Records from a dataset
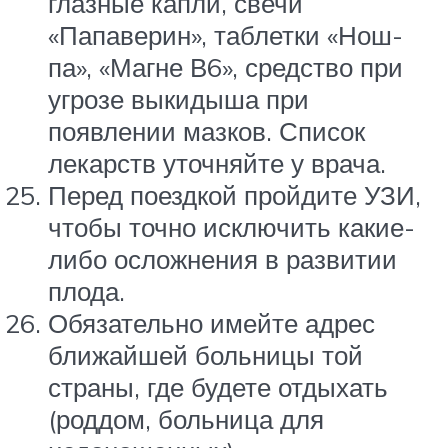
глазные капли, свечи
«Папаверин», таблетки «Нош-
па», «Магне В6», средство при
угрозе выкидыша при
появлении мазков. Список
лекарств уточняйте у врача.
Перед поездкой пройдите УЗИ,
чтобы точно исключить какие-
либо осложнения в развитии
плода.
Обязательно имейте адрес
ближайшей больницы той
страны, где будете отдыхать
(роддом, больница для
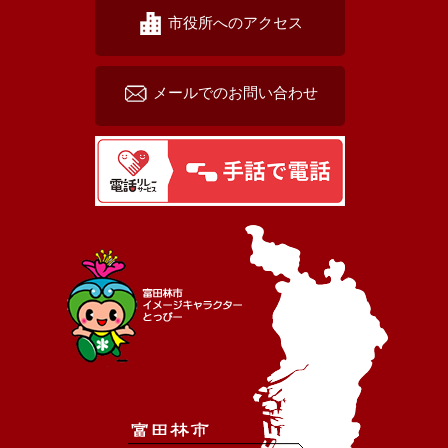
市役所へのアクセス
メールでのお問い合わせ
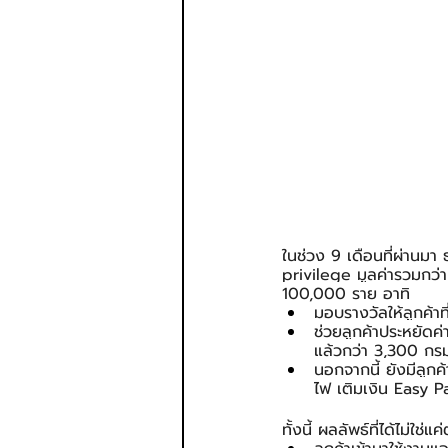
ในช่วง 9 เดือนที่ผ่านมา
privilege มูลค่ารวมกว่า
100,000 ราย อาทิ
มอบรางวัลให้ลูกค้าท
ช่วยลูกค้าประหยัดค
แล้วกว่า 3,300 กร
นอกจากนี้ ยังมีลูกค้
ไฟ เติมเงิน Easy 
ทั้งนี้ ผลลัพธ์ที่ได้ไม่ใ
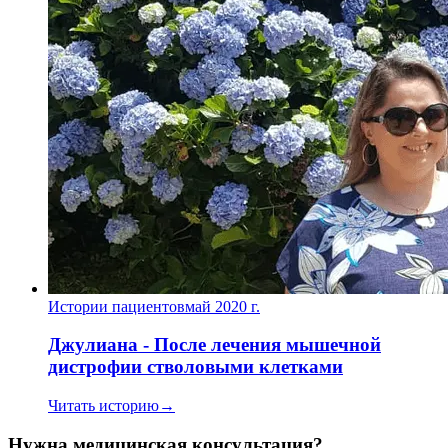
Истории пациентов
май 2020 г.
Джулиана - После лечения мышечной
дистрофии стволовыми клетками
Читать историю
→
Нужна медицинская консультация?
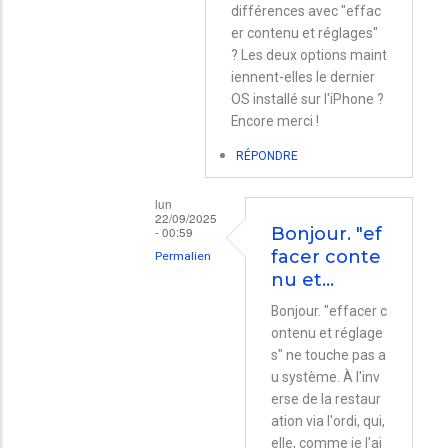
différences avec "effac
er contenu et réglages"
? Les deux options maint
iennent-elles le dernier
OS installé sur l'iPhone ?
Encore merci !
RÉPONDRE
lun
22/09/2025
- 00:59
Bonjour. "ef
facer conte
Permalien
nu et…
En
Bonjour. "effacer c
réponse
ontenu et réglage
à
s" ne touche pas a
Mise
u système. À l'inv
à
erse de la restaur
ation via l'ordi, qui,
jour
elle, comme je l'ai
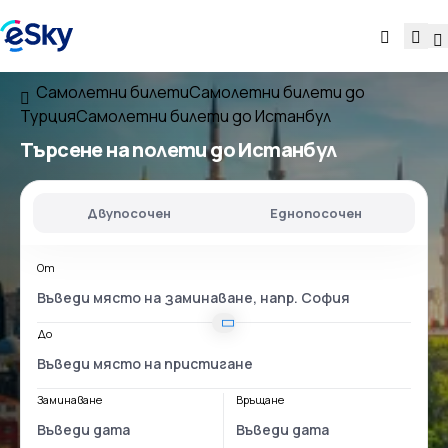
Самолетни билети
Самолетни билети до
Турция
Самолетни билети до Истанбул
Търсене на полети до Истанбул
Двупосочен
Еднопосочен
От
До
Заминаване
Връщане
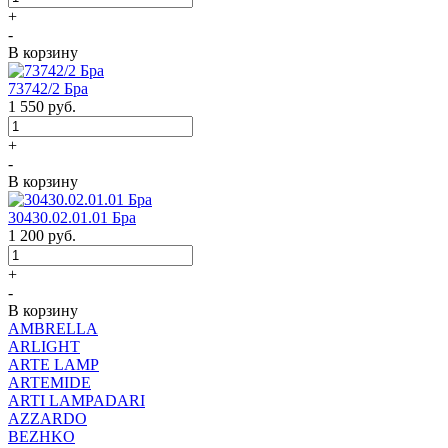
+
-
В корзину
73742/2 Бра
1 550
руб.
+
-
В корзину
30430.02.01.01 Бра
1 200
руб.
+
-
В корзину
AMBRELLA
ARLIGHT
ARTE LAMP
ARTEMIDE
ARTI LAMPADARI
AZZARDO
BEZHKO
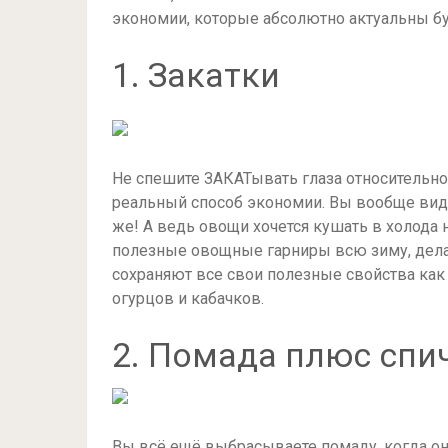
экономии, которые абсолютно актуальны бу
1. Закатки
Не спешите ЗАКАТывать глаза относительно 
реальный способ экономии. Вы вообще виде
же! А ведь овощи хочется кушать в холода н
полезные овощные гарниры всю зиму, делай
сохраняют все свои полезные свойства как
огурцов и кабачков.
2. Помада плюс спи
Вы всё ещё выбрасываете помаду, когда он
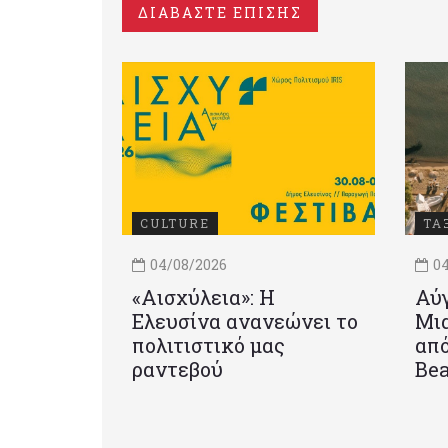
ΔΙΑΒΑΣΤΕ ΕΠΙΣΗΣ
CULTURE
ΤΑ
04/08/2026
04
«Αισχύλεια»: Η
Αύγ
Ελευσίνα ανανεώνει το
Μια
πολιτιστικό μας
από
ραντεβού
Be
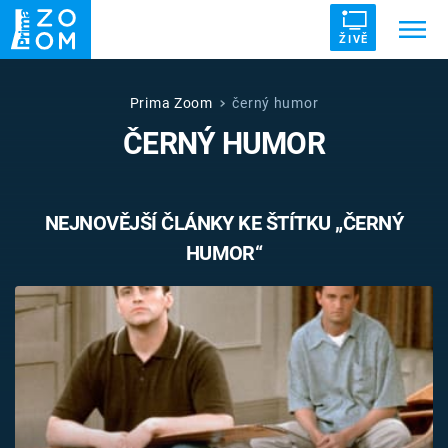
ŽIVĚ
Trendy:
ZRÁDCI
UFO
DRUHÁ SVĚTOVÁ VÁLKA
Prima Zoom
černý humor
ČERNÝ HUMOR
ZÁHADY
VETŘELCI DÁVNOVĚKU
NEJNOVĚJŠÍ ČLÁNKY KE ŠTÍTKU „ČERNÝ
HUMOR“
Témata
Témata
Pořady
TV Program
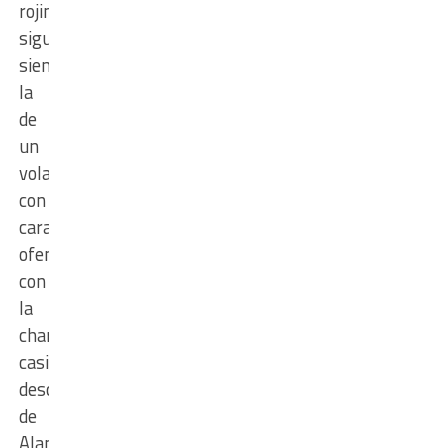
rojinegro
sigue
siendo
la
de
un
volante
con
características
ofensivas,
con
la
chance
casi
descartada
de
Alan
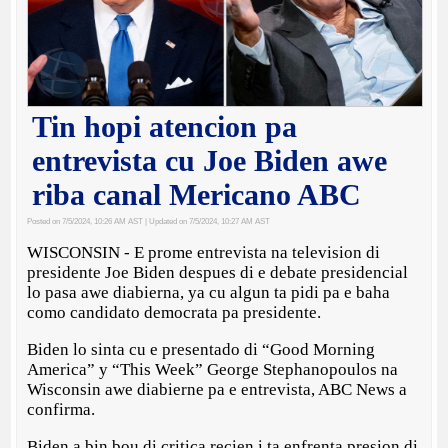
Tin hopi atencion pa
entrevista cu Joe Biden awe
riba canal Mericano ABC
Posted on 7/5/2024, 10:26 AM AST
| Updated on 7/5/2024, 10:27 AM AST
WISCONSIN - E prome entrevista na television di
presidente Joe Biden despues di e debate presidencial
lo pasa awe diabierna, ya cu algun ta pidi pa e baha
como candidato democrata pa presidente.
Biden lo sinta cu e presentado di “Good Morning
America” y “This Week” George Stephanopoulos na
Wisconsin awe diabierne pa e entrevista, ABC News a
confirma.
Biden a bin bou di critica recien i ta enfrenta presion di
* * *
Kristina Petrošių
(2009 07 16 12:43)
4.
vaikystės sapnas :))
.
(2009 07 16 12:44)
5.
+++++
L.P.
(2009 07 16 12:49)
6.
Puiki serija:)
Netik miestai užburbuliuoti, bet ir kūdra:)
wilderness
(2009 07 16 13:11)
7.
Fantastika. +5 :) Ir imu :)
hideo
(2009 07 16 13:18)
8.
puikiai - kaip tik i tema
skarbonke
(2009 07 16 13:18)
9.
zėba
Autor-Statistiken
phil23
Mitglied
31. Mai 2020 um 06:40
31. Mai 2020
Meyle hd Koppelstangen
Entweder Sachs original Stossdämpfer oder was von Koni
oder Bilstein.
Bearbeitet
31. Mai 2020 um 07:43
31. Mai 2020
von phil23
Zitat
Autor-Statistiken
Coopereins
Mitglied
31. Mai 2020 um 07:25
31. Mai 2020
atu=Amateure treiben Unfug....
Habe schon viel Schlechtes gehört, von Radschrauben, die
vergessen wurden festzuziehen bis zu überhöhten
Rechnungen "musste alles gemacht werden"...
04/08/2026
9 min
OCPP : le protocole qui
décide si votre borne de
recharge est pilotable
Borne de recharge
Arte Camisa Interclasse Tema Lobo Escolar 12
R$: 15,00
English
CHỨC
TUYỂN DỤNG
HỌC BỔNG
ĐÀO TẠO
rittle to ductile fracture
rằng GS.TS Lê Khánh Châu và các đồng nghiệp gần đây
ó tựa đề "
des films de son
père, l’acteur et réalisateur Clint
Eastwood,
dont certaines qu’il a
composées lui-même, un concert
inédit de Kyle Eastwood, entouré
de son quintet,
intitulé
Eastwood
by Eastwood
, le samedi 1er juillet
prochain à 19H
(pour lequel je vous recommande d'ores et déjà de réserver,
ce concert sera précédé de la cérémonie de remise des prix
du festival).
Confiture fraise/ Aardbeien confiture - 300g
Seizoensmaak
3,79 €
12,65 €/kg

- **Problem to work on**
From the records above, give the part that opens with the line containing "Tin hopi atencion pa" and closes with the line containing "Biden a bin", both lines included, as a JSON list of strings with one string per line and any blank lines left out.

- **Answer**
[
  "Tin hopi atencion pa",
  "entrevista cu Joe Biden awe",
  "riba canal Mericano ABC",
  "Posted on 7/5/2024, 10:26 AM AST",
  "| Updated on 7/5/2024, 10:27 AM AST",
  "WISCONSIN - E prome entrevista na television di",
  "presidente Joe Biden despues di e debate presidencial",
  "lo pasa awe diabierna, ya cu algun ta pidi pa e baha",
  "como candidato democrata pa presidente.",
  "Biden lo sinta cu e presentado di “Good Morning",
  "America” y “This Week” George Stephanopoulos na",
  "Wisconsin awe diabierne pa e entrevista, ABC News a",
  "confirma.",
  "Biden a bin bou di critica recien i ta enfrenta presion di"
]